Because I'm just into it: that is also a nice illustration of the jack-of-all-trades-principle: I had to work on some front edges later on another occasion:

cutter 16 mm NR

Cutter 16 mm NR with re-sharpened front edge

I needed this 16 mm roughing cutter for a series of aluminium turned parts to get a starting hole big enough for the inside cutter. Now i have (i never officially learned that profession) learned on the hard way that in aluminium only really sharp tools are fun, even if the AlCuMgPb which is made for automated processing. After 70 holes that wasn't really true anymore. Normally, you'd give it to a sharpening service, but on the one hand it takes a few weeks, you have to collect some tools (otherwise it is with the postage more expensive than a new one) - but i needed it now. So i looked into it and saw that i could reach the egdes on a sharpening stone. I started carefully, i just needed a tiny bit off - and it worked. Normalerweise hätte man das Teil zum Schärfdienst gegeben, aber zum einen Mal dauert das ein paar Wochen, man muss sammeln (sonst ist das Nachschärfen mit Porto teurer als so ein Fräser) - ich brauchte das Teil aber jetzt. Also habe ich erst einmal festgestellt, dass ich auf dem Abziehstein an die Schneiden dran komme und dann vorsichtig losgelegt, es brauchte ja nur einen Hauch. For drills, it is even more easy, i grind them myself completely:

self-sharpened 10 mm drill

self-sharpend 10 mm drill

That is not even complicated, because you see on the angle of the cutting edges if you got it right.
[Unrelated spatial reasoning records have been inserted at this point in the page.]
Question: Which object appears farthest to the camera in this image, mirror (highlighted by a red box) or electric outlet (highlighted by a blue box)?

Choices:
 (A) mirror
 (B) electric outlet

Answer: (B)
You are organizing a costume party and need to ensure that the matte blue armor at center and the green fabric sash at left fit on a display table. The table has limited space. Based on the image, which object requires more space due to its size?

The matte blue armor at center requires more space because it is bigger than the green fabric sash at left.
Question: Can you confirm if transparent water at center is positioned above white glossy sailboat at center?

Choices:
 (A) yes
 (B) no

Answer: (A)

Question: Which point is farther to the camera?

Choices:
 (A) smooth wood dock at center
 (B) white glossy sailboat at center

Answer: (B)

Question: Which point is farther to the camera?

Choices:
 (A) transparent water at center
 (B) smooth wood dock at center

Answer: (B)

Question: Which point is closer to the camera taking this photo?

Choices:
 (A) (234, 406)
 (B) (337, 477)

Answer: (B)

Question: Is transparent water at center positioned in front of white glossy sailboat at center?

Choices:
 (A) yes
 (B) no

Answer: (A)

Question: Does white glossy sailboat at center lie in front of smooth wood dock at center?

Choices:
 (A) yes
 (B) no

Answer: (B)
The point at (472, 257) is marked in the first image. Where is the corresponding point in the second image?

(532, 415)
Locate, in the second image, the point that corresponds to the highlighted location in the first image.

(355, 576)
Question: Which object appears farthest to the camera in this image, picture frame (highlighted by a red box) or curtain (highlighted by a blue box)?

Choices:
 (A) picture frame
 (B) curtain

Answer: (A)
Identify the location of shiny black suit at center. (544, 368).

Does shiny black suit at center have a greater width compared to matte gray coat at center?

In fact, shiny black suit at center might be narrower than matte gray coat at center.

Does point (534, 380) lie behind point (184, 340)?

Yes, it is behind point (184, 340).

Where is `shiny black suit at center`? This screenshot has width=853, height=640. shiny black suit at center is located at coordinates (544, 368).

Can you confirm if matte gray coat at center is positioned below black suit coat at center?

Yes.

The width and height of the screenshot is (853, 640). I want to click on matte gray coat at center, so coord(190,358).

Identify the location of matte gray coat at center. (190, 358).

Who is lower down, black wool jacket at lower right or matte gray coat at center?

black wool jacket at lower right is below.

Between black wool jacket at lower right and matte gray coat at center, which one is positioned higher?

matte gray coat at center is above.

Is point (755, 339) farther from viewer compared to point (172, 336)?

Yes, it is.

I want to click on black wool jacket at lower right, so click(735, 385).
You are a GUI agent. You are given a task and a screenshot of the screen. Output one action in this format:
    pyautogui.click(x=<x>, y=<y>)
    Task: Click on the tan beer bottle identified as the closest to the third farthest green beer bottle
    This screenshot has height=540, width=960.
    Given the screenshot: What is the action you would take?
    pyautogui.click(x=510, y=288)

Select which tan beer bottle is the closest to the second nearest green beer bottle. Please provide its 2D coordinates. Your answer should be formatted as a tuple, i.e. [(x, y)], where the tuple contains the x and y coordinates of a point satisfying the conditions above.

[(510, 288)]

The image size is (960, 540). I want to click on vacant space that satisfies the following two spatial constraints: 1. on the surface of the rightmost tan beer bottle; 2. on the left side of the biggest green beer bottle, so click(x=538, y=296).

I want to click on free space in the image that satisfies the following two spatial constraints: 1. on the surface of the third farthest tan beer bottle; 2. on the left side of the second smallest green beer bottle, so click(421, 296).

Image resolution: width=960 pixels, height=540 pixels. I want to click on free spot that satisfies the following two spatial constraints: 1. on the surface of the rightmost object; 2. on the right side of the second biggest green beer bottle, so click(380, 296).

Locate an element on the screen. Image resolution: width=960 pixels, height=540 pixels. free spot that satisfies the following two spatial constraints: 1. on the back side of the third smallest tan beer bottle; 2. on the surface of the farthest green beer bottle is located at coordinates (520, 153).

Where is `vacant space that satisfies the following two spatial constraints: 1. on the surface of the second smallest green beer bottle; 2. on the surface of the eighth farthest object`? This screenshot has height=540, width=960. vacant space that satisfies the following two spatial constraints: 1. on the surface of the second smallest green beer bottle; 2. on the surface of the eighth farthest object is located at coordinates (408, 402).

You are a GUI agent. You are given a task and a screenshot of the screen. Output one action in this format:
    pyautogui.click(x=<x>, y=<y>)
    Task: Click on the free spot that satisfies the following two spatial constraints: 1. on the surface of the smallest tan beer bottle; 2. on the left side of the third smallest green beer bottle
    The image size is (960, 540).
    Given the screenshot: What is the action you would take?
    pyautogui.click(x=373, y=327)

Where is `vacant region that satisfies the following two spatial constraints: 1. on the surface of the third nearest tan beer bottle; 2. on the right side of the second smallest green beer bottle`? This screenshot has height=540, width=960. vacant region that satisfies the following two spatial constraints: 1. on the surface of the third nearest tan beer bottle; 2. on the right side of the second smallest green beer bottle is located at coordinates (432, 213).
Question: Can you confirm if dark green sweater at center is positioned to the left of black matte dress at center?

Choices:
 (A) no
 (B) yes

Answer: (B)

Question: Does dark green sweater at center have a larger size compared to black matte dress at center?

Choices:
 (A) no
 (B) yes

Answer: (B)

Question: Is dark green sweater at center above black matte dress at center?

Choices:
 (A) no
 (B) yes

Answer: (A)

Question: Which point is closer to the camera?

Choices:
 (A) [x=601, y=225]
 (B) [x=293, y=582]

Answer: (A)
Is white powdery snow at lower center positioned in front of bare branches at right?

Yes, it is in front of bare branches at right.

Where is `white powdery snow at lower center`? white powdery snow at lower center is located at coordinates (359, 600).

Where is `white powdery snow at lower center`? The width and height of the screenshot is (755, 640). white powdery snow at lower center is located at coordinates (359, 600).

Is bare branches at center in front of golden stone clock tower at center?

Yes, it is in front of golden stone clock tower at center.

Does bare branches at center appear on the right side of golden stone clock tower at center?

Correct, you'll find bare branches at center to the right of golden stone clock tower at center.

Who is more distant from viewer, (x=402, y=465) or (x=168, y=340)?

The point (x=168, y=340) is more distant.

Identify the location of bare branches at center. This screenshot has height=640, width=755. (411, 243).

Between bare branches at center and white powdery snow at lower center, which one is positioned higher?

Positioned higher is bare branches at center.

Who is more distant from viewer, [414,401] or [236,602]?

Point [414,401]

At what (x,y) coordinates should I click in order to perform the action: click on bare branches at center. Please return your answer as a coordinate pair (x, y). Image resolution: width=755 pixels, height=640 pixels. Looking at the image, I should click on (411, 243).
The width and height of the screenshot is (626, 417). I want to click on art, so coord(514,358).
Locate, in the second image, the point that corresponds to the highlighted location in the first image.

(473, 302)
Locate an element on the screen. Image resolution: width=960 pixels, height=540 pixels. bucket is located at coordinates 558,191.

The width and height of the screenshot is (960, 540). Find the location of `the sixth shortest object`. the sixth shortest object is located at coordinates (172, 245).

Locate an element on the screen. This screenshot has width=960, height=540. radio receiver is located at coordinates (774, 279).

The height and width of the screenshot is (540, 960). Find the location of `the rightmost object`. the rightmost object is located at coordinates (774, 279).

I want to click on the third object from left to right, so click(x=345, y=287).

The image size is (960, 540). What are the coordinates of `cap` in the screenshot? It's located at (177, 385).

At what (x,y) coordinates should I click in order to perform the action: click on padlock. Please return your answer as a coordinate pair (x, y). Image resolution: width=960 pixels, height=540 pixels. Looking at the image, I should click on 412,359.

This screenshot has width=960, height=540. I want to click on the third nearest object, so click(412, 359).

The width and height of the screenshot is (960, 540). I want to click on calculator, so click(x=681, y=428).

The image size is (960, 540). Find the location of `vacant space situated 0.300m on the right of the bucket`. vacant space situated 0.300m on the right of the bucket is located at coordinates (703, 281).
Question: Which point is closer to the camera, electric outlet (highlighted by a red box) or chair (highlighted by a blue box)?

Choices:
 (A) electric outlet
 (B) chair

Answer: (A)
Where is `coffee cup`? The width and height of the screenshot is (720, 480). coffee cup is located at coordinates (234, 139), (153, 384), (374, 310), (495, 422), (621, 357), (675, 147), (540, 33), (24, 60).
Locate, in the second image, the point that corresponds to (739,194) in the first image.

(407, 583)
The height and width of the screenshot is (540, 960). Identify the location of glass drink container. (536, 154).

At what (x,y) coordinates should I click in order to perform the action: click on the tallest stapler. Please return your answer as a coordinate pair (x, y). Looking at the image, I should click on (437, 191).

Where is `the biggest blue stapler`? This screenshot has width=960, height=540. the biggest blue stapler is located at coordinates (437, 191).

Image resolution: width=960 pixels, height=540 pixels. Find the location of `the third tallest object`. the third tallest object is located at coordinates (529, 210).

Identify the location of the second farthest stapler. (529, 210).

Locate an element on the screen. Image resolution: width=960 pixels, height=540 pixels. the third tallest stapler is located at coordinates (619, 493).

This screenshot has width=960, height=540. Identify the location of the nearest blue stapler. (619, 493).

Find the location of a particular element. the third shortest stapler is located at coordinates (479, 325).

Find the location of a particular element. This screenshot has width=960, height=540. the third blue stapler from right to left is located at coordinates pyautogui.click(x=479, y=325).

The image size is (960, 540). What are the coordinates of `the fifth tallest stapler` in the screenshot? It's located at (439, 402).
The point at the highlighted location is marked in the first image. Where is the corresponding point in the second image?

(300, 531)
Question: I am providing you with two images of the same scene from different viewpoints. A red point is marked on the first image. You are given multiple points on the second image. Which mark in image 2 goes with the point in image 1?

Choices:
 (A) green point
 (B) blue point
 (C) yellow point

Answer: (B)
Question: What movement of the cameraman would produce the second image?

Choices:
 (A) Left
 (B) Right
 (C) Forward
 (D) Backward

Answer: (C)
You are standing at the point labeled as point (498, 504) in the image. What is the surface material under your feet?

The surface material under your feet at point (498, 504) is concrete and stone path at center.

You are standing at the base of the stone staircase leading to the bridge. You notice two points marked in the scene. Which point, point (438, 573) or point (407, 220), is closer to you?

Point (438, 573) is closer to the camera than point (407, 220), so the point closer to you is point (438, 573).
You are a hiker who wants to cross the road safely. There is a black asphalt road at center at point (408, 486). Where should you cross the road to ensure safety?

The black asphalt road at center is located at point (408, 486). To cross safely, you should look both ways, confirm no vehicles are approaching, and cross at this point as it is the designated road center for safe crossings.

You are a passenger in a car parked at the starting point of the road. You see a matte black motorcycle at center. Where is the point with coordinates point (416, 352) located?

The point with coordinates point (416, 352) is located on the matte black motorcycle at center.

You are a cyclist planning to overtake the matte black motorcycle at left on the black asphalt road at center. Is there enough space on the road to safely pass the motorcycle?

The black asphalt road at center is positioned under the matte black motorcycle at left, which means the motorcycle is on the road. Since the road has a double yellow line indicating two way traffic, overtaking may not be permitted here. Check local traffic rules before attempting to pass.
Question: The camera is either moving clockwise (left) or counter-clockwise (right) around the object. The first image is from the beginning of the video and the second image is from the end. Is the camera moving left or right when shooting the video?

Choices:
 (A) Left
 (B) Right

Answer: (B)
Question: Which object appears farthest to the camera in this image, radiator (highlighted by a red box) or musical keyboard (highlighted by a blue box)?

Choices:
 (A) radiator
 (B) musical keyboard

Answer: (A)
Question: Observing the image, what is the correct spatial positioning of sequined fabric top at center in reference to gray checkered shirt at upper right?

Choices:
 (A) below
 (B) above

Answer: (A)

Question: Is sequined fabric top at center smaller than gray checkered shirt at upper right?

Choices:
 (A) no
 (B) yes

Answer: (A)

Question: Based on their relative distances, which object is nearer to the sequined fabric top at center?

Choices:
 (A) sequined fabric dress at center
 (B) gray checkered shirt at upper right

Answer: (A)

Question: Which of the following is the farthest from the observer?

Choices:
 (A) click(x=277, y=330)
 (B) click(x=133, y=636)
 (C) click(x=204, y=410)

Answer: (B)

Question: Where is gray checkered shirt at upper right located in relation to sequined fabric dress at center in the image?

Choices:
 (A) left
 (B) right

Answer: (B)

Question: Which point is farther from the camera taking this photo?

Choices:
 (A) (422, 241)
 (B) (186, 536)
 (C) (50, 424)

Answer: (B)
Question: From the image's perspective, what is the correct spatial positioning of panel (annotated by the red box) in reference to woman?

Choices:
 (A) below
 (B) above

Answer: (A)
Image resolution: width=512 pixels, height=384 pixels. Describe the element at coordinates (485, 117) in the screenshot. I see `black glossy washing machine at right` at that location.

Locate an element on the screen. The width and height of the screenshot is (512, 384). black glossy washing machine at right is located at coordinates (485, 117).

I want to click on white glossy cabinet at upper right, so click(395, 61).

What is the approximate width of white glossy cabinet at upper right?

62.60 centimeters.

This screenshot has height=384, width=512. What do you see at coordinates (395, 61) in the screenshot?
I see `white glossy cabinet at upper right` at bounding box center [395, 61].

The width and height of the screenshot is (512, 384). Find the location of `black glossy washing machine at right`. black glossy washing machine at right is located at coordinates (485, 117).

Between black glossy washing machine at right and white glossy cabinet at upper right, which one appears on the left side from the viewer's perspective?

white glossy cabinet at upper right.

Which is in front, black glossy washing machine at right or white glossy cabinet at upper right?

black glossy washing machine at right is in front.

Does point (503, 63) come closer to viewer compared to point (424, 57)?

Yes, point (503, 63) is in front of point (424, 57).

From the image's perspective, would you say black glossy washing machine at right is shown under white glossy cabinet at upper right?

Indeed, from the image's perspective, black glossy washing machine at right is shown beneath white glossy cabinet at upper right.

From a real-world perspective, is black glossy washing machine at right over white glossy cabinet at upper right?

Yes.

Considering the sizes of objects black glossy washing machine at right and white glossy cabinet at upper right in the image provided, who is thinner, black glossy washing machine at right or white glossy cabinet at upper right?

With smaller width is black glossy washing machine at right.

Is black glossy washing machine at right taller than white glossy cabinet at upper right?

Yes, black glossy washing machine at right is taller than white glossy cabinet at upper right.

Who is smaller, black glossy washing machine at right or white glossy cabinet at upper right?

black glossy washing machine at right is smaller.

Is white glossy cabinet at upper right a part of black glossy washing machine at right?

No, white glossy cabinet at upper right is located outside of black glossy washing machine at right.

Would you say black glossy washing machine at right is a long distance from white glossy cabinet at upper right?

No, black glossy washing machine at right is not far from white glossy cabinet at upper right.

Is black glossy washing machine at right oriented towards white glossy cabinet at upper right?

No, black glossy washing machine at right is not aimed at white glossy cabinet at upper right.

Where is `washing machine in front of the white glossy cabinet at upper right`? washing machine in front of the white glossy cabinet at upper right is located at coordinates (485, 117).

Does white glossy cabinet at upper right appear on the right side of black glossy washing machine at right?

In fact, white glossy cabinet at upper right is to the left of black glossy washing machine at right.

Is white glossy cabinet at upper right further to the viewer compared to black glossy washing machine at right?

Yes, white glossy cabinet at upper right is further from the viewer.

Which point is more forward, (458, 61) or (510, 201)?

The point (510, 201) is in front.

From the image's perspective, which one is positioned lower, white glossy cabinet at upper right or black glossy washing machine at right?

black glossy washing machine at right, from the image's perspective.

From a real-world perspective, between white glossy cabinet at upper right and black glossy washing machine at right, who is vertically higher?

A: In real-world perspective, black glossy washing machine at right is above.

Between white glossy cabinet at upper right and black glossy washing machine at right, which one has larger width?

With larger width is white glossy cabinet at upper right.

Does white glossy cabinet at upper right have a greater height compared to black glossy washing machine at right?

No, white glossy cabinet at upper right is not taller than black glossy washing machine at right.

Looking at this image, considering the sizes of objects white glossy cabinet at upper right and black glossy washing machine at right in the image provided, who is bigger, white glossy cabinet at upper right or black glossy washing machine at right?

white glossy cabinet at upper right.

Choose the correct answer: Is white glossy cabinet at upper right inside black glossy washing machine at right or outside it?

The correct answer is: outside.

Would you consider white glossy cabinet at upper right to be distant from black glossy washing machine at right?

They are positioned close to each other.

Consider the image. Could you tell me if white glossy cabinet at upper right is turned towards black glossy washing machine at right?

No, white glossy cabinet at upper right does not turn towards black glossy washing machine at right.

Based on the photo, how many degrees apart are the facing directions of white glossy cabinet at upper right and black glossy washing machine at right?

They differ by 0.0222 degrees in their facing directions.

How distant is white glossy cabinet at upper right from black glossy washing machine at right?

The important cut on main- and cross edge is straight, only for the free edge you need to rotate and lift the drill to make space.

I don't know if that is typical for INTJs, but the story around this article is a showpiece for my line of doing something: basically, i just wanted to copy the articles from Facebook to here. But they were a little bit short and i thought i can write something more. Then I needed the sreenshot of the CAD for a better understanding and the pictures of the tools ... and on the way (look at the difference between the third and fourth picture) i found out how to make these macro pictures with a really white background:

setup for macro photography of tools

setup for macro photography of tools

Additionally to the ring flash (i used that one for the other pictures, too) i added a second flash, which only lights the sheet of paper and makes it white. The other information, because i'm into it: EF-S 60 mm f2.8 macro, Orbis ringflash on full power, second flash on 1/4, manual mode, 1/250s f16 and 30 cm distance on the lens. With a smaller distance, the depth of field is too small, even with that small aperture.

That said, it is a nice example for Introverted Intuition: To make something out of nothing. The way to do that is a little bit of puzzling, but the ideas pop into my mind sooner or later. Sadly, I'm distracted easily (perhaps i'm INTP in that way), but you learn something all the way and on all the side paths which you can use somewhere else.